# Assigned task:
Without any pictures, output the records exactly as they are.

Top of Given records

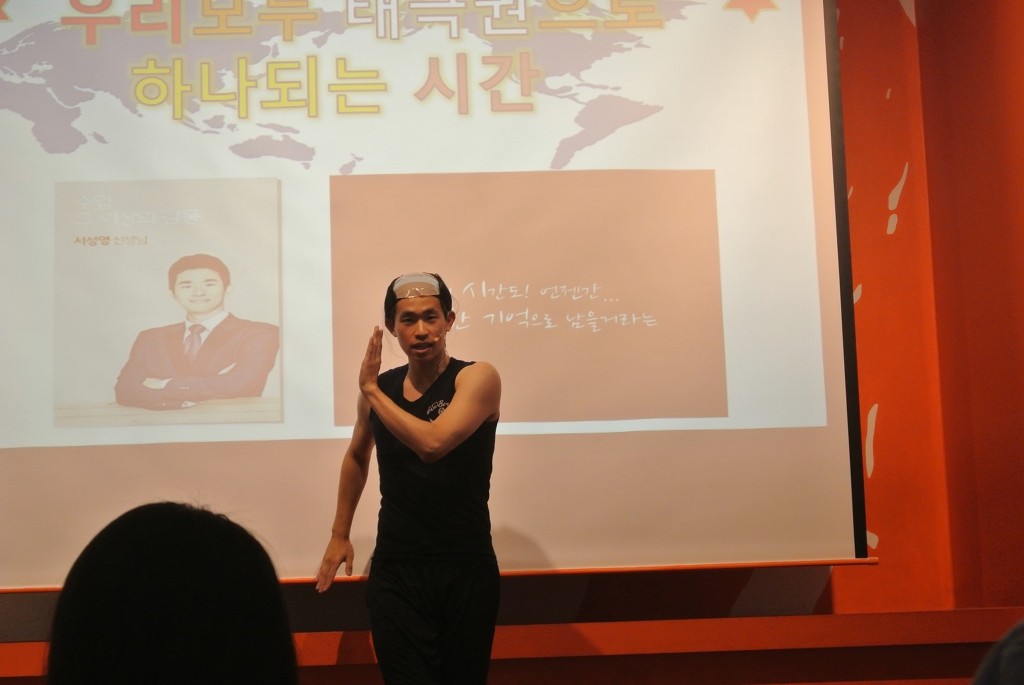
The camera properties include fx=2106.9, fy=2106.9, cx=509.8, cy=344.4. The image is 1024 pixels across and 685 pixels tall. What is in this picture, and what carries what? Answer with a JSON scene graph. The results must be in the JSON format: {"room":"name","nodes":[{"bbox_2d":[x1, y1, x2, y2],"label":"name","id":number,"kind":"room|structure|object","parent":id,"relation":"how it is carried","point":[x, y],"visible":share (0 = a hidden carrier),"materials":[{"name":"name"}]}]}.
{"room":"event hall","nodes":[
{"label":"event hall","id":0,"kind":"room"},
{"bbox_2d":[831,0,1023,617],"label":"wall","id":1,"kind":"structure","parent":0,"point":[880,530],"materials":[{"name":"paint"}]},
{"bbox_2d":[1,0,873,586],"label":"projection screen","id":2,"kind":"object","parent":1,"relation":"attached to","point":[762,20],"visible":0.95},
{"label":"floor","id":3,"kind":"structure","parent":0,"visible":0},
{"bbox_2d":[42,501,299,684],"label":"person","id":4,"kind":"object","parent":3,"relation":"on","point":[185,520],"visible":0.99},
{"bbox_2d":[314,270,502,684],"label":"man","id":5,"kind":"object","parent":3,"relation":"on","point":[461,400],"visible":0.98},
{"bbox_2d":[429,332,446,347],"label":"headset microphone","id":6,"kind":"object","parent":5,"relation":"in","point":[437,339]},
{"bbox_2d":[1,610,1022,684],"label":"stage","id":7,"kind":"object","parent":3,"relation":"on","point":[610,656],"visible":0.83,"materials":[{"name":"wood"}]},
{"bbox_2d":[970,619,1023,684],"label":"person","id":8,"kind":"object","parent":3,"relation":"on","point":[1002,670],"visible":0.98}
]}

Bottom of Given records

# Answer below:
The camera properties include fx=2106.9, fy=2106.9, cx=509.8, cy=344.4. The image is 1024 pixels across and 685 pixels tall. What is in this picture, and what carries what? Answer with a JSON scene graph. The results must be in the JSON format: {"room":"name","nodes":[{"bbox_2d":[x1, y1, x2, y2],"label":"name","id":number,"kind":"room|structure|object","parent":id,"relation":"how it is carried","point":[x, y],"visible":share (0 = a hidden carrier),"materials":[{"name":"name"}]}]}.
{"room":"event hall","nodes":[
{"label":"event hall","id":0,"kind":"room"},
{"bbox_2d":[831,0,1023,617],"label":"wall","id":1,"kind":"structure","parent":0,"point":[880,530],"materials":[{"name":"paint"}]},
{"bbox_2d":[1,0,873,586],"label":"projection screen","id":2,"kind":"object","parent":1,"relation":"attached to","point":[762,20],"visible":0.95},
{"label":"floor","id":3,"kind":"structure","parent":0,"visible":0},
{"bbox_2d":[42,501,299,684],"label":"person","id":4,"kind":"object","parent":3,"relation":"on","point":[185,520],"visible":0.99},
{"bbox_2d":[314,270,502,684],"label":"man","id":5,"kind":"object","parent":3,"relation":"on","point":[461,400],"visible":0.98},
{"bbox_2d":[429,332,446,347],"label":"headset microphone","id":6,"kind":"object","parent":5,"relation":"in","point":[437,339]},
{"bbox_2d":[1,610,1022,684],"label":"stage","id":7,"kind":"object","parent":3,"relation":"on","point":[610,656],"visible":0.83,"materials":[{"name":"wood"}]},
{"bbox_2d":[970,619,1023,684],"label":"person","id":8,"kind":"object","parent":3,"relation":"on","point":[1002,670],"visible":0.98}
]}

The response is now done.